In sworn testimony Wednesday, Alaska Rep. David Eastman said he remains a member of an anti-government militia, one of two key criteria for his disqualification from the Alaska Legislature under a 67-year-old clause of the Alaska Constitution.
Eastman, a Republican from Wasilla, confirmed his membership during the second day of a trial intended to determine whether he belongs to the Oath Keepers, a group linked to the Jan. 6, 2021, insurrection at the U.S. Capitol, and whether that group advocates the overthrow of the U.S. government by force.
If Judge Jack McKenna concludes that the answer to both questions is yes, Eastman could be disqualified from the Legislature despite his reelection in November.
McKenna must also rule on the legality of the Alaska Constitution’s disloyalty clause, which may violate the First Amendment of the U.S. Constitution. Opening Tuesday’s hearing, he asked attorneys on all sides for additional written briefing on the subject, due Monday.
Randall Kowalke, a Matanuska-Susitna Borough resident, filed suit against Eastman and the Alaska Division of Elections in July, challenging the division’s decision to certify Eastman as a candidate.
On Tuesday, Goriune Dudukgian, representing Kowalke, called Eastman to the witness stand. After presenting Eastman’s lifetime membership certificate in the Oath Keepers and other communications with members of the group, he asked Eastman, “sitting here in court today, you’re still a member of the Oath Keepers, right?”
“I believe so. I have not heard from anyone at the Oath Keepers about my membership … in several years,” Eastman said.
In response to subsequent questions, Eastman said he has not renounced his membership or withdrawn from the group.
During the trial’s first two days, Dudukgian has attempted to connect Eastman to members of the Oath Keepers who have been convicted of — or have pleaded guilty — to crimes associated with the Jan. 6 insurrection.
Attorney Joe Miller, representing Eastman, has attempted to divorce the convicted members from the rest of the group, saying they are not representative of the group as a whole, or of Eastman, who was in Washington, D.C., on Jan. 6 but did not enter the restricted area around the U.S. Capitol.
Eastman has not been convicted or even accused of a crime, but Alaska’s constitutional disloyalty clause doesn’t require criminality: It only requires that someone belong to or aid an organization that advocates the overthrow of the U.S. government by force or violence.
Jon Lewis, a research fellow at the Program on Extremism at George Washington University, said Tuesday during testimony that it is not uncommon for a group to have a small core membership backed by a larger pool of members who contribute financial or logistical support.

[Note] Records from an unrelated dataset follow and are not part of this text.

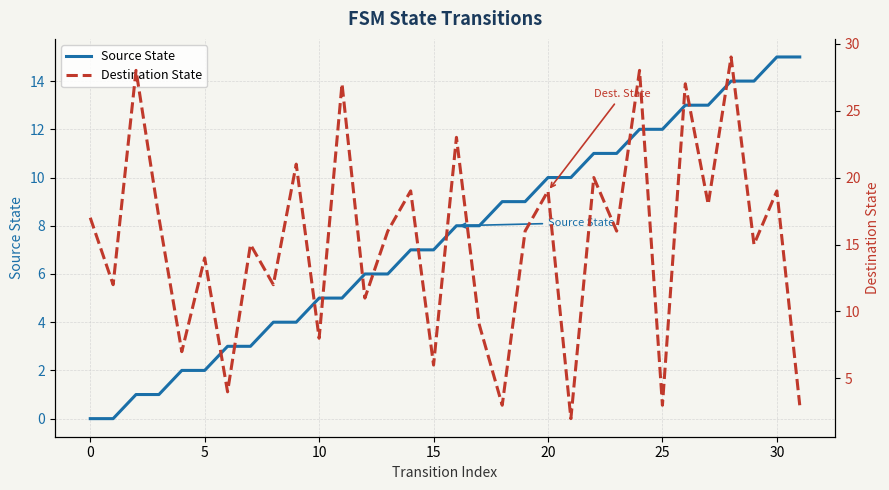

What is the maximum value for Source State?

15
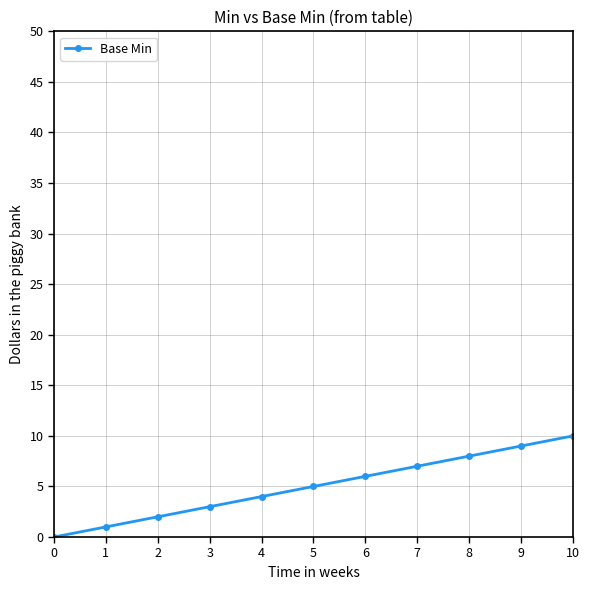

Approximately how many times larger is the value at 2 compared to 3?

0.7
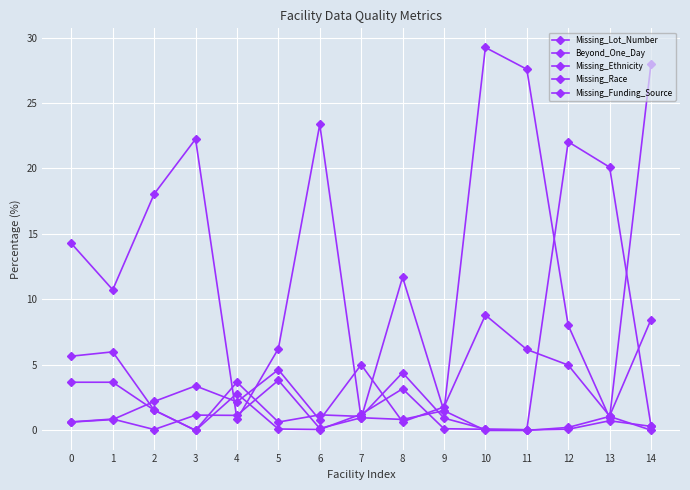

What is the difference between the highest and lowest values at 12?

21.9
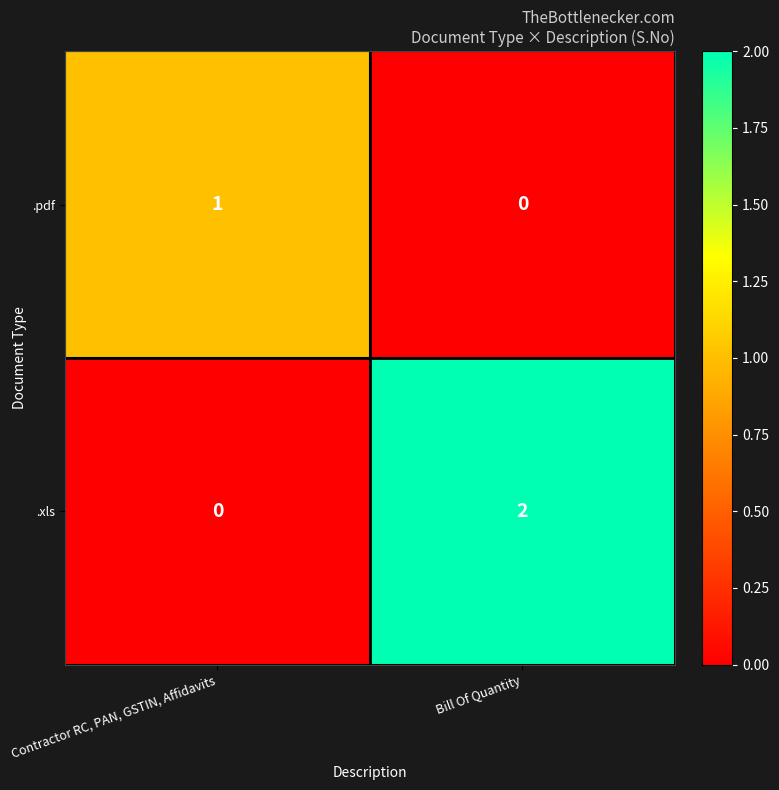

At which category is the sum across all series the highest?

Bill Of Quantity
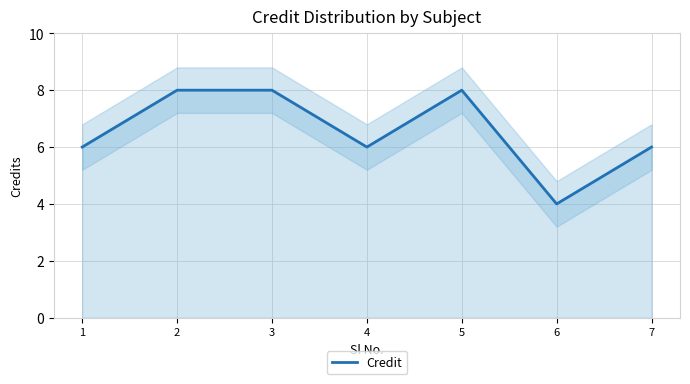

What is the greatest value displayed?

8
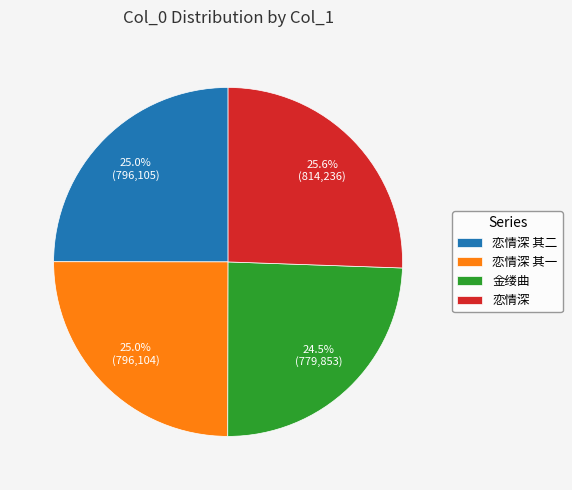

To the nearest percent, what is the average slice percentage?

25%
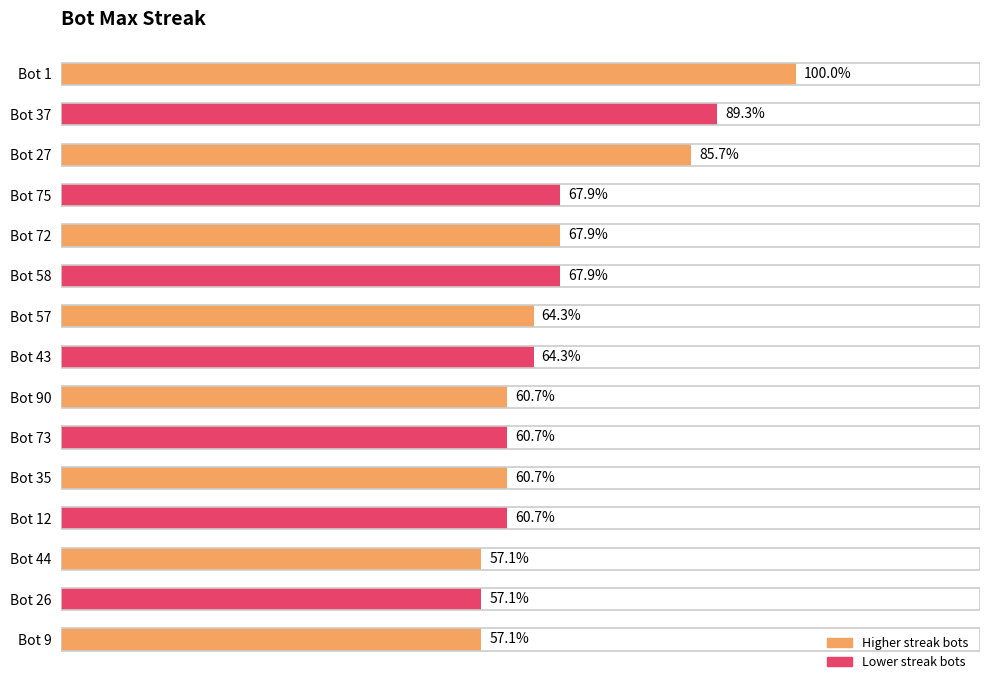

Are the bars horizontal?

Yes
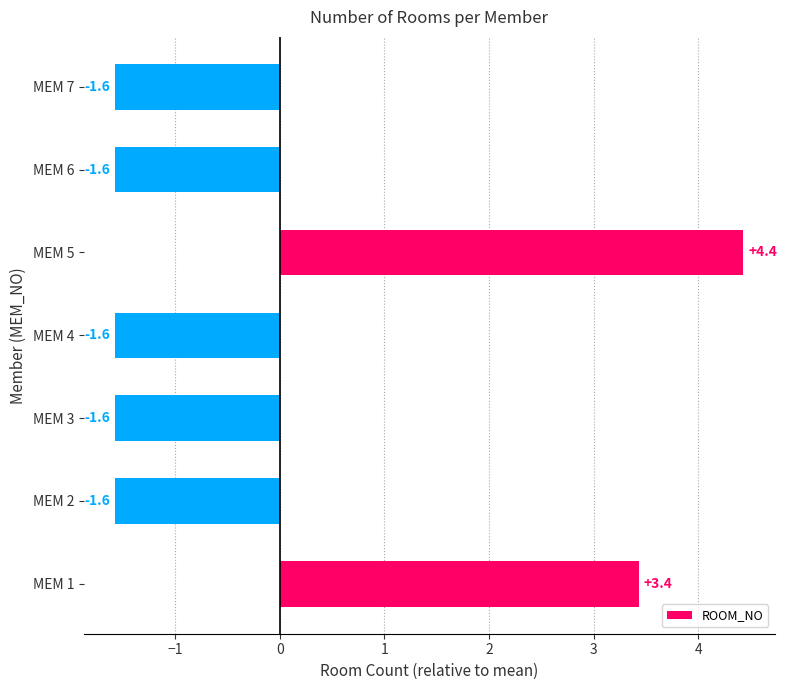

Is it true that the value at MEM 2 is -1.0?

False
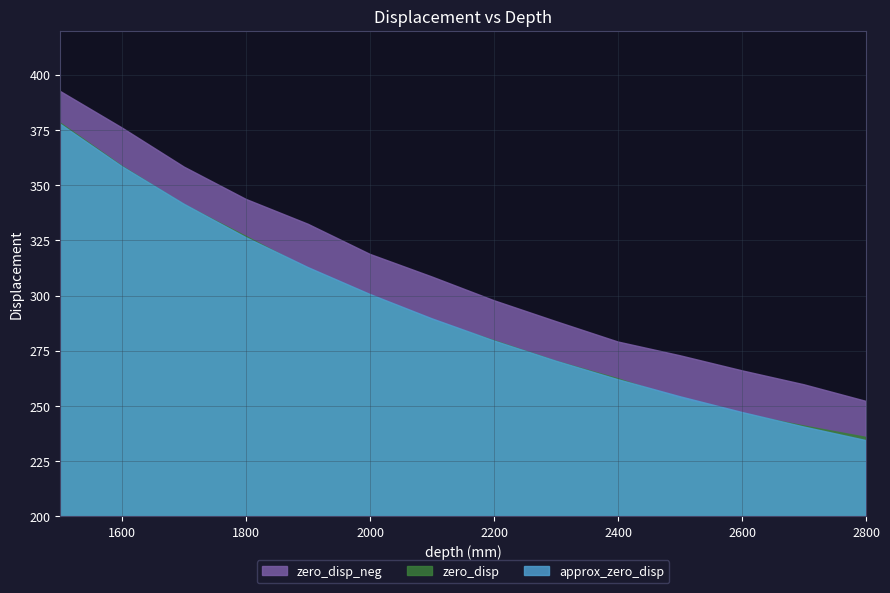

Which label corresponds to the largest value in the chart?

1500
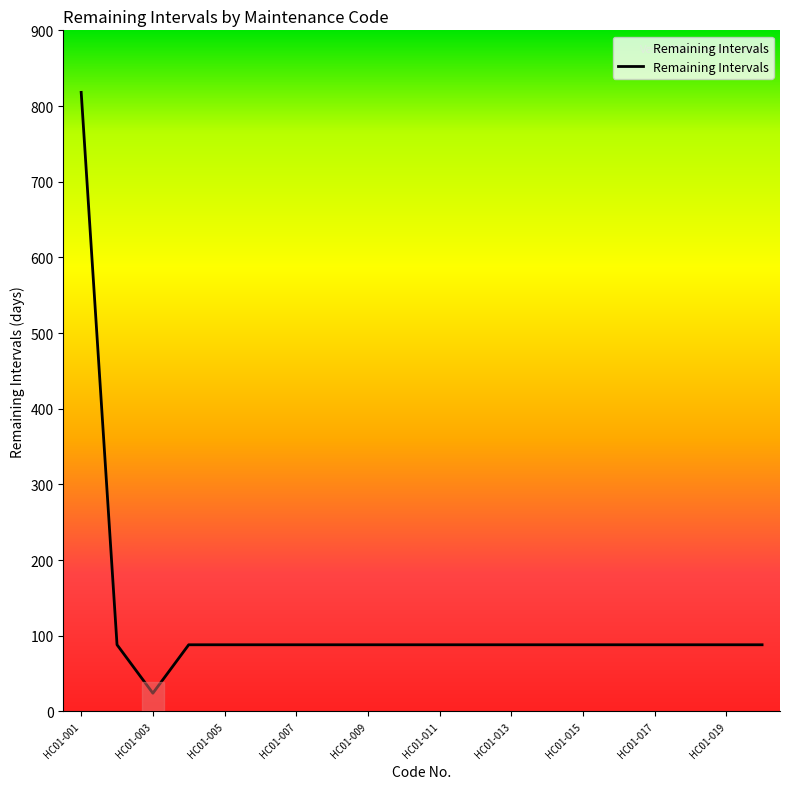

Where does the data first go above 88?

HC01-001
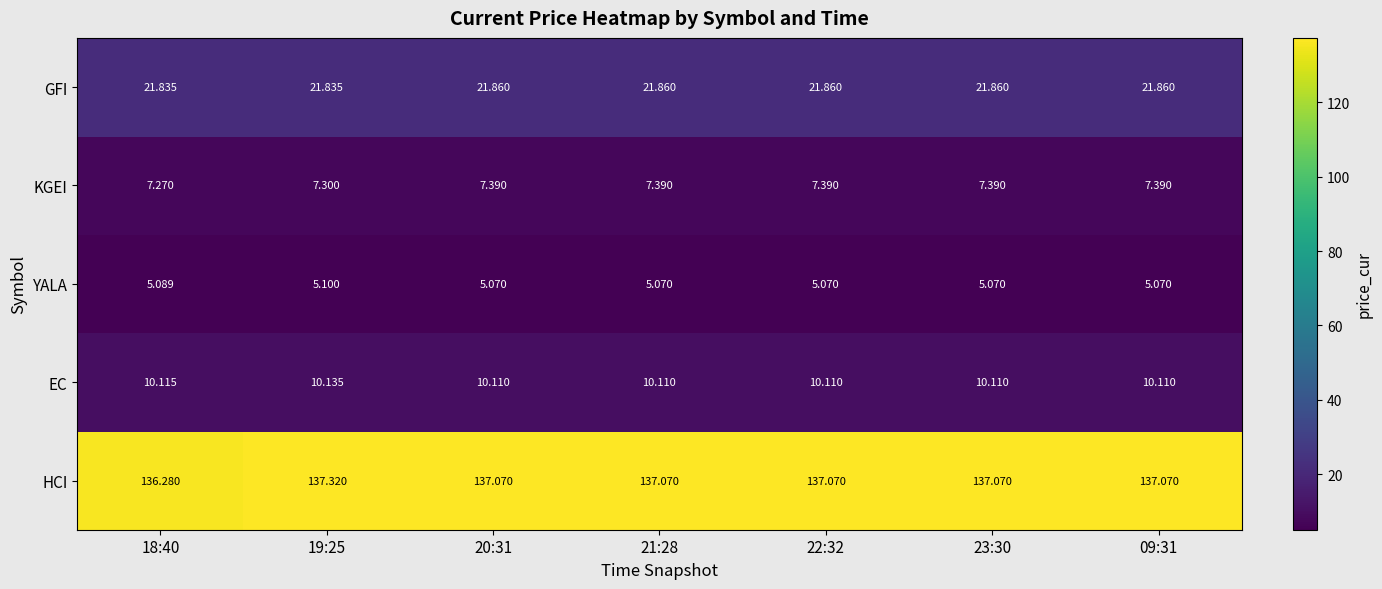

What is the spread (max minus min) of values at 22:32?

132.0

“I think it is important to recognize that it is not uncommon for small subsets of these groups, typically the most active, most willing individuals to be the ones who actually mobilize a much larger support base — whether it’s financial or ideological — behind them,” he said.
Dudukgian relied on testimony from Lewis and Matt Kriner, a senior research scholar at the Center on Terrorism, Extremism, and Counterterrorism at the Middlebury Institute of International Studies at Monterrey, to make the case that the actions of Jan. 6 show that the Oath Keepers advocate the overthrow of the U.S. government.
“My expert opinion is that the Oath Keepers have consistently displayed and spoken to a desire to see the U.S. government — in certain conditions — removed, with the goal of having their personal political views replace the system that is currently in place,” Kriner said.
Miller, defending Eastman, is expected to make his opening remarks on Thursday as the plaintiffs rest their case and the defense takes over.
According to preliminary witness lists, Miller intends to call several members of the Oath Keepers to testify, but he said Wednesday that may be difficult, because many are in prison.